++++ ТЕКСТ ++++

Ну, Горький же отзовется! Мне кажется, что я могу потерять нить мысли. Ну хоть звук бы о сыне, из Москвы, куда я писал дважды. Спасите! Я не боюсь голода, лишений. Добрые люди еще не дают умереть. Мне безвестные люди — если написать о них — сколько я добрых людей узнал! — дают — кто молока, кто чего... Я боюсь, не напрасно ли уже живем мы, и не в легендах ли черпаем надежду за сына. С. И.! Последний раз пишу. Мне уже не к кому писать. Скажите Бонч-Бруевичу, что ли. Может быть, из моих книг что-нибудь осталось в душах... Хоть за это — крупицу бы участия уделили. Как я унижен, как я обижен! Как я раздавлен! Всю жизнь не находивший покоя человек. Пролетариат российский найдет в моем прошлом творчестве и о себе слово-боль. Его именем прошу — верните сына или развяжите душу. Невозможно болеть дольше. Жду слова-зова из Москвы. Или пусть скажут — пропади ты, личина несчастная! Если бы Вы хоть на день приехали ко мне. Вам это легко — только побеспокоиться. Но тогда Вы постигли бы пропасть, в которую я вот-вот упаду. Не бойтесь горя нашего. Мы его зажмем. Вы не увидите слезы. Вы лишь услышите душу. Очень важно, если бы Вы могли приехать ко мне. Мы Вас будем кормить лепешками. Жена печет, иногда я пеку. И чай есть, и пшеница. Родная душа, осветите тьму, в коей мы живем. Я не получил письма, которое будто бы послала Вера Абрамовна, по словам Галлопа. Будто бы сына кто-то видел в Харькове. Это “легенды”? Родной, отзовитесь, приезжайте. Я в ужасе. Доходит до сердца. Кто-то отравляет нас токами (Вы не знаете!). Я борюсь с собой. У нас в семье наследственность ужасная. Мы все погибаем от этого проклятого электричества. Брат погиб, сестра... Теперь до меня. Но я борюсь и не хочу верить. Это только остатки наследственности. И потом — прошло время — мне доктора говорили, что лечили Корсакова — мне уже 48 лет. А 48 лет — это уже 5 лет за пределом для того, чтобы уже не бояться этой проклятой наследственности. Вот только головные боли и упорная рвота на днях. Может быть, воспаление мозга начинается! Я скорей бы узнал о мальчике, пока не покрыла тьма голову, душу мою! Ведь тогда я уже ничего не буду знать. Меня повезут, меня закупорят. Я этого боюсь — не говорите никому. Я еще здоров достаточно. И самое важное, что я критически отношусь к себе, ибо боюсь. Это главное. Приезжайте же, ведь я давно не знаю друзей, их голоса. Скажите В Абр Рабинович (ул. Фабра, Д. Иоффе, Почт. Двор), что я не получал ее письма. Спасибо ей, родной, за заботы.

++++ ФРАГМЕНТЫ ЗАПИСЕЙ ++++

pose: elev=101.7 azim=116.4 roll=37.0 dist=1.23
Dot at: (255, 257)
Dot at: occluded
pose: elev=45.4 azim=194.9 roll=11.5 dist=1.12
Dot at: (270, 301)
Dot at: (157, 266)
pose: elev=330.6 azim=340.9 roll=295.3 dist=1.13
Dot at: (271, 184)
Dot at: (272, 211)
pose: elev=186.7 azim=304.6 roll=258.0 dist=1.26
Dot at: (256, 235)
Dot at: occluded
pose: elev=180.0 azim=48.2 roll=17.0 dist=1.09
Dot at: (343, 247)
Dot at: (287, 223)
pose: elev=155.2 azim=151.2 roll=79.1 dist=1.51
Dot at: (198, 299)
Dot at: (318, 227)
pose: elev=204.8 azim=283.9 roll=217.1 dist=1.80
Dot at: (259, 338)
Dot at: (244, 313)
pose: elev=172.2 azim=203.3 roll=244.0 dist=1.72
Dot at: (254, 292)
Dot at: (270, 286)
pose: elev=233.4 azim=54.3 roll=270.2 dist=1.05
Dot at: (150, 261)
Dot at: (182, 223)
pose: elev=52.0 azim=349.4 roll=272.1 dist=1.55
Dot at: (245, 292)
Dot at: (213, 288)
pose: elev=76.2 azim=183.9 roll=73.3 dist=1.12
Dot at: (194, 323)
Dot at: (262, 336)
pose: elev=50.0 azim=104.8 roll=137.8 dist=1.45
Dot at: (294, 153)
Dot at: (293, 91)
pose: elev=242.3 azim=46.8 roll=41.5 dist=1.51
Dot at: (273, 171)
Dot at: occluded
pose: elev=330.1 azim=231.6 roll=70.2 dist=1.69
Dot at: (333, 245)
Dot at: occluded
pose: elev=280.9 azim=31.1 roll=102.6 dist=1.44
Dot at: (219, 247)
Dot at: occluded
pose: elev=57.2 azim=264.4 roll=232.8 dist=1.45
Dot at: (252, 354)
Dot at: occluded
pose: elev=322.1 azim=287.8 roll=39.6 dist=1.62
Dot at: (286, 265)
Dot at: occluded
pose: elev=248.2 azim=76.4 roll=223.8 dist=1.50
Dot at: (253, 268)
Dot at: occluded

++++

* [ЗАДАНИЯ]
**a)** Переведите на английский предложение из письма: «Я не боюсь голода, лишений».
**b)** Продолжите письмо о сыне, начав сразу после его последней фразы.

* [ОТВЕТЫ]
**a)** I am not afraid of hunger or hardship.

**b)**
Мы живем в снах и легендах. Кто-то передал слух, что моего мальчика какая-то дама видела в Харькове, говорила с ним (?!) Но письма я не получил, в котором будто бы об этом сообщает В Абр. Слышу повсюду, что то те, то другие мои друзья едут в Москву. Все уедут, уедете и Вы, а мы — останемся, и уже никто нам не скажет о сыне. О, не забывайте нас. Я так растерялся, так разбит душой, что не могу найти слов. Извините Вы мои расстроенные больные нервы — такое бессвязное все пишу всю ночь. Боли меня преследуют. Пропала моя сила писательская. Я теперь не вызову ни одного образа. Я бледен в мыслях и слове. Простите.

Ваш Шмелев”.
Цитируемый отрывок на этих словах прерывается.